Thank you Karen Joy Fowler for being an inspiration and a joy to read. 

Good luck with your writing projects. Hope the D word method helps!

Let me know how you go with your prompts.

Lots of love

Edwina xx

THE “C WORD” METHOD OF CREATING CHARACTER DRIVEN NARRATIVES

Lucille Ball – one Crazy Character!

I may have gone a bit C Crazy but once I started, I just couldn’t stop.

As we all know the very best stories spring from the motivations, needs, strengths and weaknesses of the Central Character. The most important part of the word Character is the ACT in the middle. Action reveals the truth of who this person is. Not what they look like, though this gives us clues. Not what they say, though this can be great and very useful if juxtaposed with what they do. 

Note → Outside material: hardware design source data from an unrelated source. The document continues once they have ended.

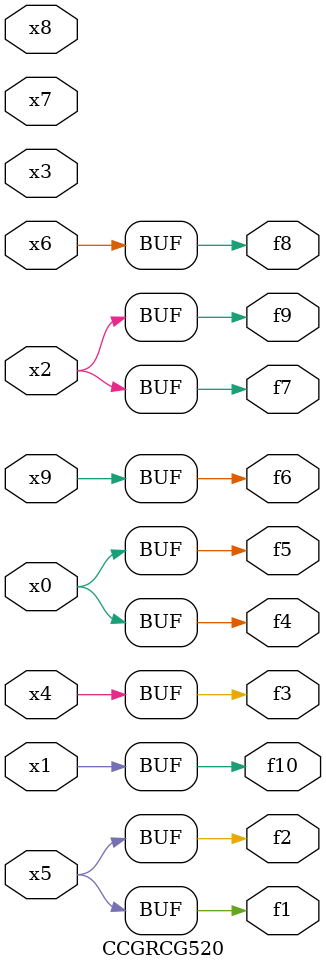
<source format=v>
module CCGRCG520(
	input x0, x1, x2, x3, x4, x5, x6, x7, x8, x9,
	output f1, f2, f3, f4, f5, f6, f7, f8, f9, f10
);
	assign f1 = x5;
	assign f2 = x5;
	assign f3 = x4;
	assign f4 = x0;
	assign f5 = x0;
	assign f6 = x9;
	assign f7 = x2;
	assign f8 = x6;
	assign f9 = x2;
	assign f10 = x1;
endmodule

</source>
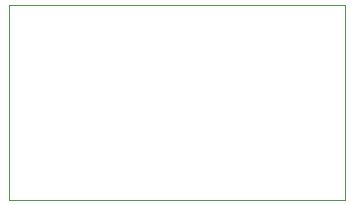
<source format=gbr>
%TF.GenerationSoftware,KiCad,Pcbnew,(5.1.6)-1*%
%TF.CreationDate,2020-07-04T13:17:01+02:00*%
%TF.ProjectId,Grove_step_up,47726f76-655f-4737-9465-705f75702e6b,rev?*%
%TF.SameCoordinates,Original*%
%TF.FileFunction,Profile,NP*%
%FSLAX46Y46*%
G04 Gerber Fmt 4.6, Leading zero omitted, Abs format (unit mm)*
G04 Created by KiCad (PCBNEW (5.1.6)-1) date 2020-07-04 13:17:01*
%MOMM*%
%LPD*%
G01*
G04 APERTURE LIST*
%TA.AperFunction,Profile*%
%ADD10C,0.050000*%
%TD*%
G04 APERTURE END LIST*
D10*
X134874000Y-70104000D02*
X134874000Y-69342000D01*
X106426000Y-69342000D02*
X106426000Y-70104000D01*
X106426000Y-85852000D02*
X106426000Y-70104000D01*
X134874000Y-85852000D02*
X106426000Y-85852000D01*
X134874000Y-70104000D02*
X134874000Y-85852000D01*
X106426000Y-69342000D02*
X134874000Y-69342000D01*
M02*

</source>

The Character must ACT, not react. They must Choose an action at some point, and they must Change or refuse to Change. This is what makes a protagonist the main character really.

Don’t go too crazy!

So, the C WORD METHOD.

A Character needs to have a CURSE, a CAUSE, CRAVING or a CALLING. They can have all four if you like but they must have at least one. This Curse, Cause, Craving or Calling – which in not C word terms would be your story goal or the character’s “desire” – usually springs from a CRISIS in their past. A wound or scar in their backstory that has shaped who they have become. 

For example, Madonna the pop star may have been a neglected middle child, always searching for her father’s approval so she CRAVED attention and sought it from the applause of strangers.

Harry Potter has a CURSE – the lightning bolt on his forehead is proof of this imbuing him with a piece of Voldemort. He also has a CAUSE – to save the world from the curse of Voldemort’s darkness and a CALLING – to lead the forces of good and defeat Voldemort. 

A story I recently wrote set during the reforming of the Catholic church through Vatican 11 in the 1960s was about a nun who CRAVED divine connection, was CURSED by her childhood in an orphanage and had once felt a CALLING but now found it lacking.

Nuns having fun 🙂

Figuring out your character’s C words will help form the plot of your story. Whether it’s flash fiction or a full-length novel.

            The C WORD METHOD continues as follows:

Start with your CHARACTER with a Cause, Curse, Calling or Craving

Then throw them a CALL TO ACTION – otherwise known as the inciting incident (also nice use of Cs) or CRISIS that spurs them to pursue their C word.

Then all you have to do is pile up COMPLICATIONS, CONFLICTS OR CHALLENGES into a CRESCENDO until you reach the

CLIMAX and then show us the CHANGE in the CHARACTER in the 

CONCLUSION!

Have fun creating chaos!

A cacophony of crazy Cs to create a cool, character-driven, competition-catapulting (fingers crossed) story!

Have a go. What is your character’s C Word?